* [Your goal]: Scan the material and copy every line in which "teapot" appears.

= Beginning of Section =

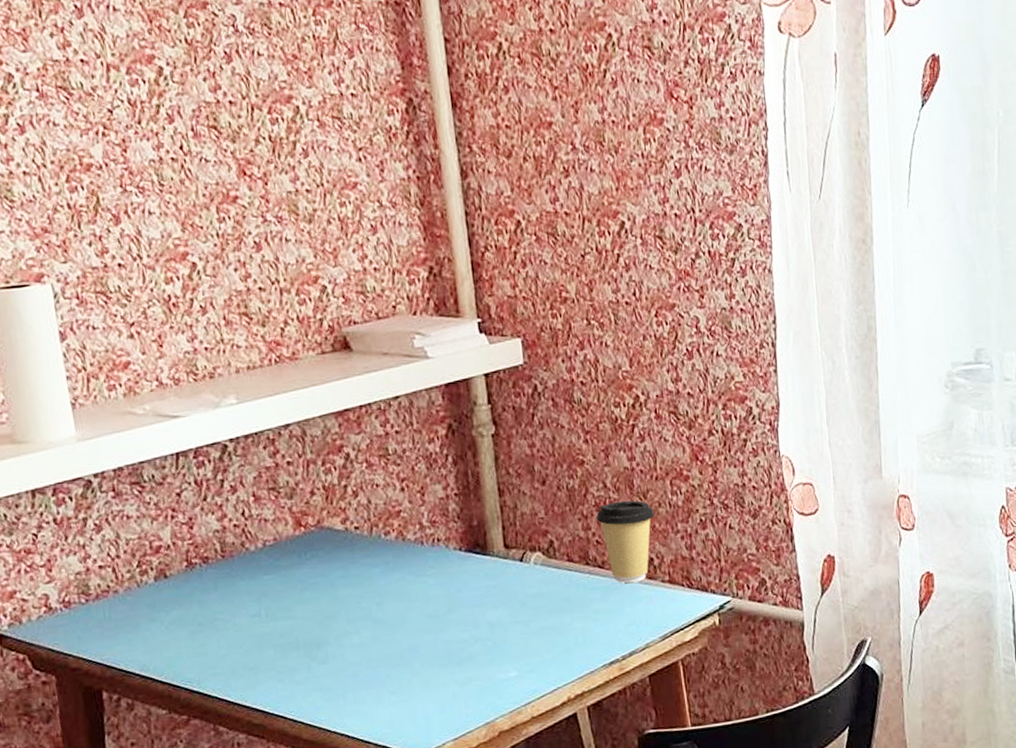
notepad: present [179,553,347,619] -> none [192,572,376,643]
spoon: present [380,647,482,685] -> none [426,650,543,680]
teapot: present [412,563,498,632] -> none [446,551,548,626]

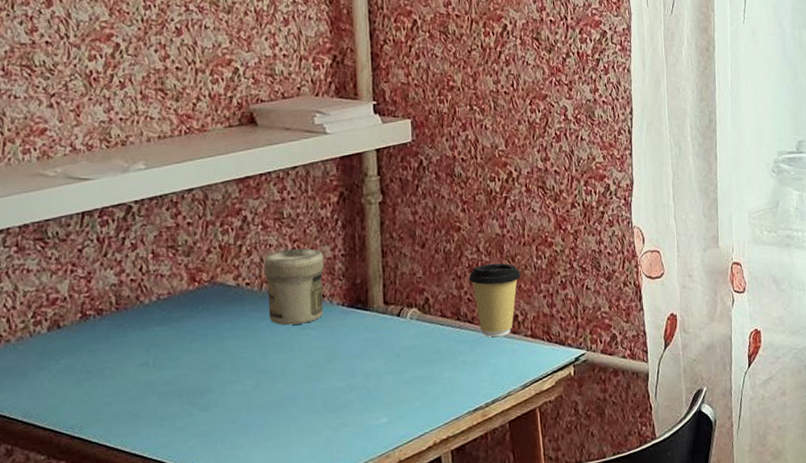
jar: none [371,487,440,573] -> present [264,248,324,326]

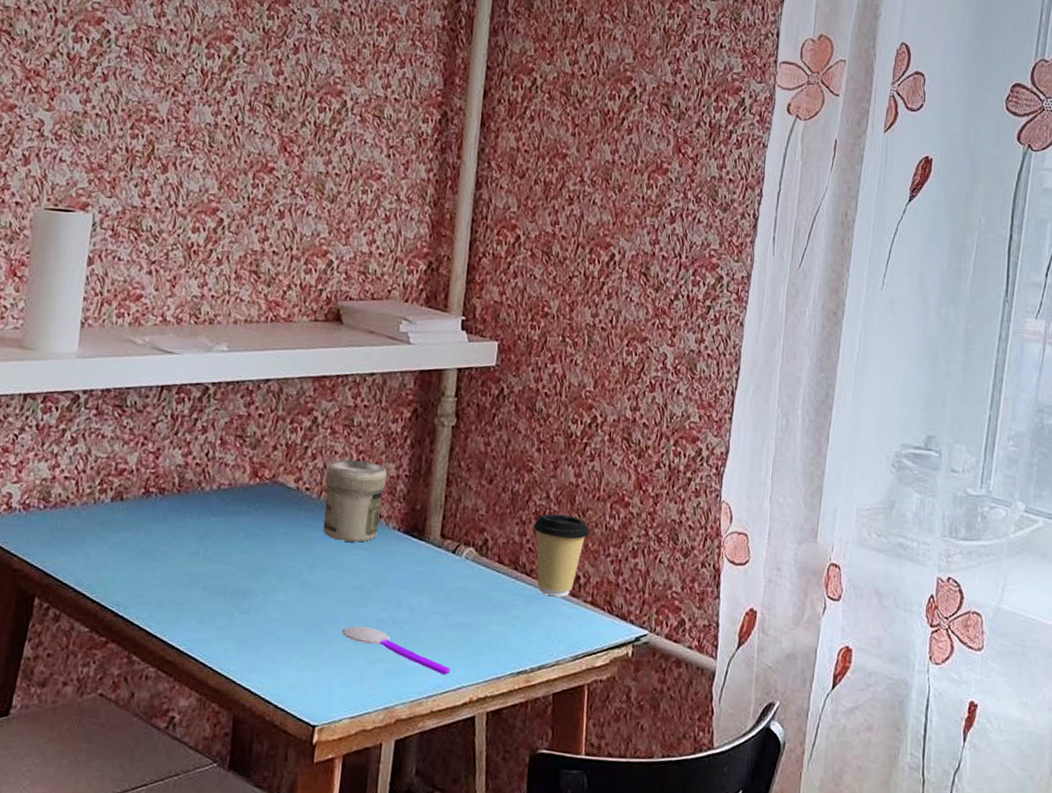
spoon: none [304,398,412,426] -> present [343,626,451,675]

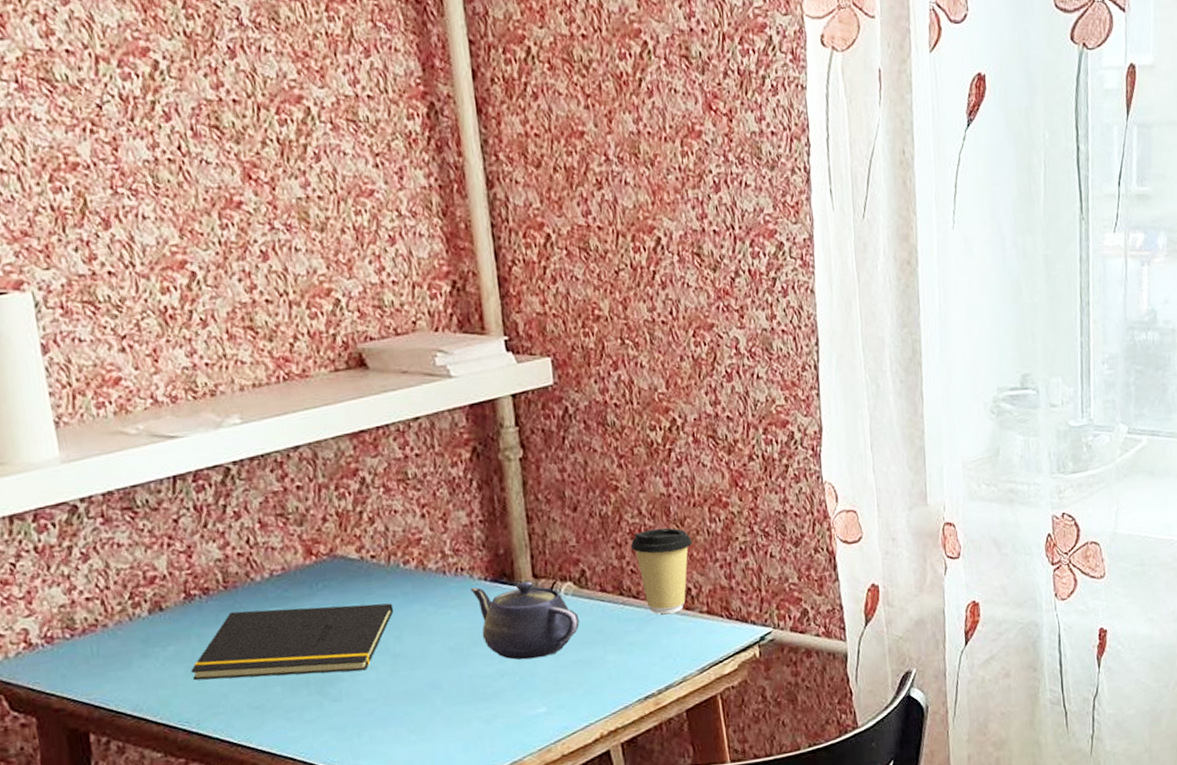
notepad: none [132,514,314,591] -> present [191,603,394,681]
jar: present [323,459,387,542] -> none [389,514,463,604]
spoon: present [343,626,451,675] -> none [449,685,574,717]
teapot: none [384,535,473,614] -> present [470,581,580,660]

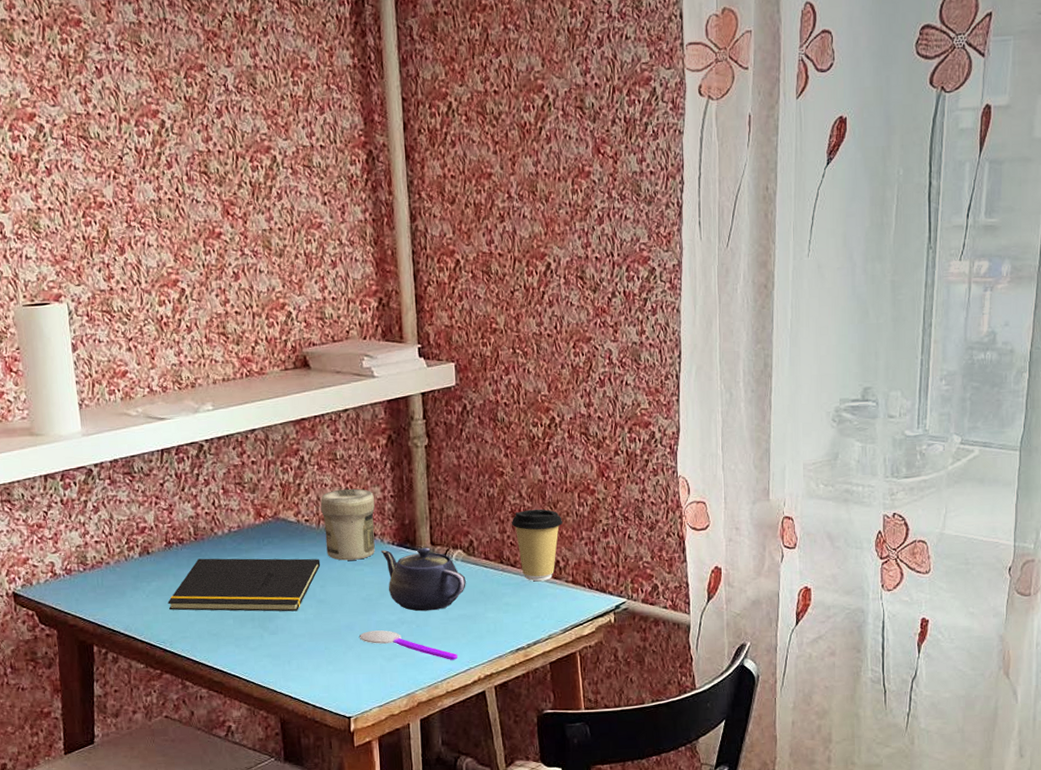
jar: none [389,514,463,604] -> present [320,488,375,561]
spoon: none [449,685,574,717] -> present [360,630,458,660]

= End of Section =

* [Response]:
teapot: present [412,563,498,632] -> none [446,551,548,626]
teapot: none [384,535,473,614] -> present [470,581,580,660]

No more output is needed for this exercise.